§ Exercise:
Please explain, in one to three sentences, what the Keith Drury biography says allowed him to work full-time as an artist.

§ Passage for review:
________________________________________

Keith Drury (born 1964) is a Northern Ireland artist initially known for oil paintings and for cityscapes created by 3D modelling. Many of his early oil on canvas artworks featured leading political and religious leaders. Some were controversial and raised criticism, with the more contentious works gaining national media attention.

Life and education 
Keith Alan Drury was born in the Newtownbreda area of Belfast.

Drury’s elementary education was at Newtownbreda Primary School and his secondary education was completed at Annadale Grammar School. He went on to graduate from Queen's University Belfast, QUB, with an Honours degree in Accountancy and Business, before working at Short Brothers and in the National Health Service. Returning to QUB, he graduated with a degree in Theology and became an ordained minister with the Presbyterian Church in Ireland. During this period, Drury was the Minister of May Street Church Belfast and served as a Board Member of Belfast City Centre Management, working with the Chamber of Commerce and Department for Regional Development. After 19 years in ministry, he resigned to become a professional artist in 2009. During this time, Drury combined art with graphic design and book publishing before his 3D modelling style became successful and he was able to work full-time as an artist.

The majority of Drury’s art is created at his gallery and studio (open to the public) on the Belmont Road in East Belfast.

________________________________________

§ Extracted information:
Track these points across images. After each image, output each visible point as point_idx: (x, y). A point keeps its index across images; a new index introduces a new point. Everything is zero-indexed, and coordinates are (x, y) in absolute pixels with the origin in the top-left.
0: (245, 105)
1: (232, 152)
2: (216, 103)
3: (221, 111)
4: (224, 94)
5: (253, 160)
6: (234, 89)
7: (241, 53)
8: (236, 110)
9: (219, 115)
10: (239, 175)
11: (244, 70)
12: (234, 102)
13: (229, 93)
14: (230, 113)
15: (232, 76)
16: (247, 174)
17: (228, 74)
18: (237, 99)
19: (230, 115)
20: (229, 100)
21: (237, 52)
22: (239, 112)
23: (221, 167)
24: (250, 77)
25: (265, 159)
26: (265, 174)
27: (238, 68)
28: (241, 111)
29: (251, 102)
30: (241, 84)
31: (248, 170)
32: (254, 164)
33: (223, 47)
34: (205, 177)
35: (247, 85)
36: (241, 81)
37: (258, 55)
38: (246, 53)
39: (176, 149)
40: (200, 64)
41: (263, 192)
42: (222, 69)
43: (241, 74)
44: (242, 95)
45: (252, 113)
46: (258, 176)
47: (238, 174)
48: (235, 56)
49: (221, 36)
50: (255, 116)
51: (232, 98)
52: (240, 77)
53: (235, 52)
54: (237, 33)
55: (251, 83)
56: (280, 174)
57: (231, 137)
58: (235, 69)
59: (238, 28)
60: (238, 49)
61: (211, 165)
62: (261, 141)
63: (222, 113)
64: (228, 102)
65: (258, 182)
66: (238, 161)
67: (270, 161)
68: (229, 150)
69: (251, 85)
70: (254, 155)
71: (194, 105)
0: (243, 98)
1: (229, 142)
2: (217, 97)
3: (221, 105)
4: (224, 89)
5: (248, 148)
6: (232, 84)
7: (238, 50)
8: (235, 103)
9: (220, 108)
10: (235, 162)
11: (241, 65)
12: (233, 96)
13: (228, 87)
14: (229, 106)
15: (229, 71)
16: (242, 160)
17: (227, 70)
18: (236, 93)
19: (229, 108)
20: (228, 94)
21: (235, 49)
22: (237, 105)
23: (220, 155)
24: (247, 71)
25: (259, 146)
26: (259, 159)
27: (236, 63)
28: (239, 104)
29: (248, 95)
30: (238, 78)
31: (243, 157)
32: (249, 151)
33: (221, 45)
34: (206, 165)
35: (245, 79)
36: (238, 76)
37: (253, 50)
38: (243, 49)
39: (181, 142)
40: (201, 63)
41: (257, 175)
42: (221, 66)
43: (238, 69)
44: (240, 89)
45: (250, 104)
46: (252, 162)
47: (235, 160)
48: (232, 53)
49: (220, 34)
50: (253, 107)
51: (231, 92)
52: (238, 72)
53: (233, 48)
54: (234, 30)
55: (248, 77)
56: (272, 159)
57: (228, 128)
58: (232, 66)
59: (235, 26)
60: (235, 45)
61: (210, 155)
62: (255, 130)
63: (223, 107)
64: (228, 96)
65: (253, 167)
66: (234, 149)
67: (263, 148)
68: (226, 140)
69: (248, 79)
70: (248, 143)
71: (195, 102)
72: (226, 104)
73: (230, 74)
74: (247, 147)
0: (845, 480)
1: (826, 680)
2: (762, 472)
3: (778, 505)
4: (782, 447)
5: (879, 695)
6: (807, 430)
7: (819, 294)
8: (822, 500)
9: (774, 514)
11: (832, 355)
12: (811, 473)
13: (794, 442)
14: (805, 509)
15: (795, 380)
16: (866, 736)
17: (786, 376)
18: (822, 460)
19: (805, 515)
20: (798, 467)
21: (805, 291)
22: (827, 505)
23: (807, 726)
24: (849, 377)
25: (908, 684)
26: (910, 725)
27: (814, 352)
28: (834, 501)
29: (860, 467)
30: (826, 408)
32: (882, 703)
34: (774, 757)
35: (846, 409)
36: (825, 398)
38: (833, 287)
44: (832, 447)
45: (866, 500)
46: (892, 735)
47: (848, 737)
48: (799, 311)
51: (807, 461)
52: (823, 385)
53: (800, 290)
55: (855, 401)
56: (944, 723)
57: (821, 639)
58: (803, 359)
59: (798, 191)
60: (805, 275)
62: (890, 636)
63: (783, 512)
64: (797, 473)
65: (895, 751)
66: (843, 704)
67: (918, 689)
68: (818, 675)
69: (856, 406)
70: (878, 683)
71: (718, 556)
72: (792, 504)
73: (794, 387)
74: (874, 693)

________________________________________

§ Expected output:
After resigning from ministry in 2009, Drury combined art with graphic design and book publishing. He was able to work full-time as an artist once his 3D modelling style became successful.